En effet, en raison de leur coexistence, les 2 bourses ne sont ni viables, ni rentables. Par ailleurs, la confiance des investisseurs qui s’étaient montrés intéressés par l’idée d’une bourse commune à tous les pays de l’espace CEMAC s’est étiolée. A juste titre, les investisseurs refusent de jouer les arbitres d’un conflit aux relents politiques entre le Gabon et le Cameroun.
Au plan économique, les conséquences négatives de la coexistence de 2 places financières dans un si petit marché sont bien visibles. Les bourses se boycottent mutuellement, à l’image de la Commission des Marchés Financiers (CMF), régulateur boursier camerounais, qui déconseillait fortement d’investir dans les actions SIAT Gabon en aout 2013, faisant ainsi capoter la première introduction d’une société sur le compartiment action de sa rivale la BVMAC.

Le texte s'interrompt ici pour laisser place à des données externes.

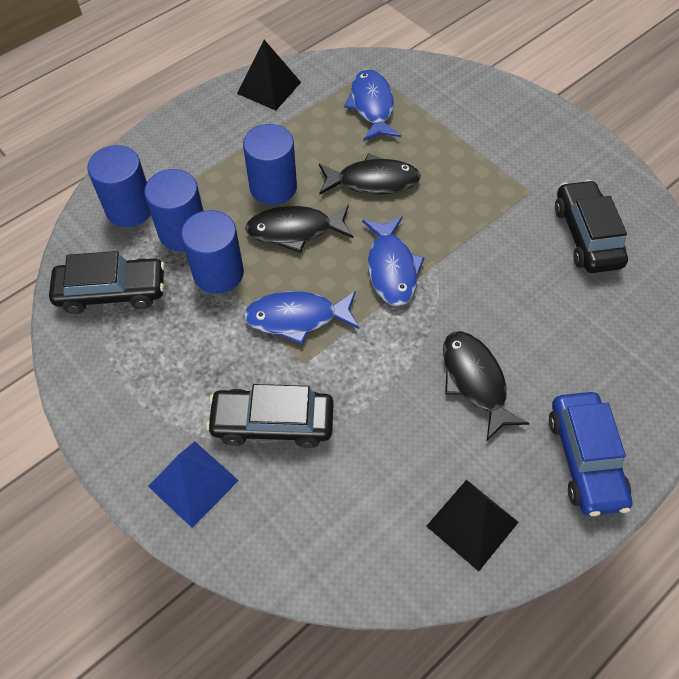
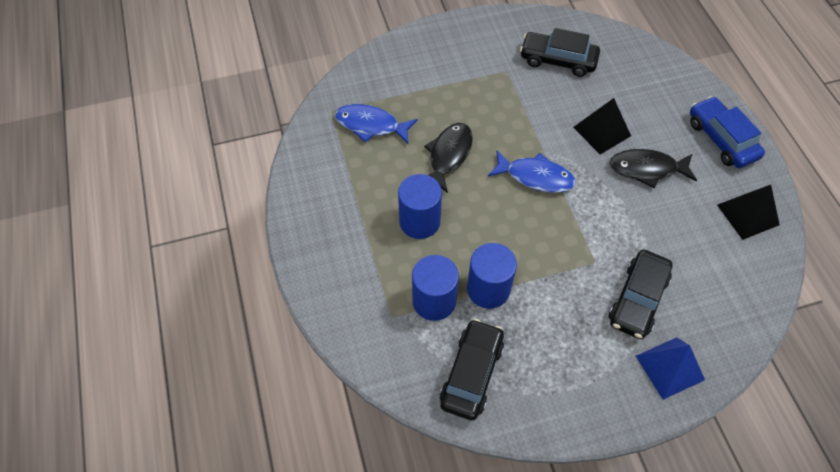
camera: 65 degrees left, 0 degrees up
(130, 208) = (387, 334): blue cylinder -> none
(269, 87) = (307, 185): black pyramid -> black pyramid (601, 131)
(295, 230) = (471, 223): black fish -> none
(297, 318) = (554, 251): blue fish -> none
(584, 459) = (721, 139): blue car -> blue car turned 135 degrees counterclockwise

La CEMAC principale perdante d’une lutte fratricide vielle de 15 ans
L’observation à date des 2 bourses laisse apparaitre qu’après 15 ans de lutte de leadership, c’est la CEMAC toute entière qui en est sorti perdante. En effet, à la BVMAC comme à DSX le compartiment action se résume à 1 société cotée pour la BVMAC et 3 sociétés cotées pour DSX, le tout pour une capitalisation globale d’environ 170 milliards de CFA laquelle n’excède pas 0,4% du PIB de la zone.
Un bien maigre bilan quand on le compare à celui des places financières des autres régions du continent africain :
– 39 sociétés cotées à la Bourse régionale des valeurs mobilières (BRVM) de l’UEMOA qui affiche une capitalisation boursière supérieure à 5 000 milliards de FCFA (soit 20% du PIB de la zone).
– 55 sociétés cotées à la Nairobi Securities Exchange (NSE) au Kenya avec une capitalisation boursière supérieure à 10 000 milliards de FCFA.
– 187 sociétés inscrites à la cote à la Nigerian Stock Exchange (NSE) dont la capitalisation dépasse les 60 000 milliards de FCFA.
Sur la question financière comme sur d’autres, la CEMAC a pris du retard sur les autres régions du continent.
Les 15 ans de lutte fratricide entre le Gabon et le Cameroun ont privé la Communauté d’un véritable instrument de financement des entreprises et de mobilisations de capitaux. L’essentiel de l’activité boursière en Afrique centrale se limite à des émissions obligataires souvent au bénéfice des seuls états. Quelques entreprises à l’image de BGFI Bank et Alios Finance ont certes émis des titres de dette sur l’une ou l’autre des 2 places financières. Cependant ces émissions obligataires restent anecdotiques. La CEMAC attend toujours son marché financier.
Mays Mouissi
Un bon article!
Une triste réalité!
Des investisseurs et émetteurs pris en otage par des limites ridicules.
le malheur c’est qu’il y’a pas d’espoir à court terme
C’etait exactement pareil pour le projet de la compagnie Air Cemac. Les divergences sur l’implantation du hub de la compagnie (Douala vs Brazaville) ont conduit a son abandon.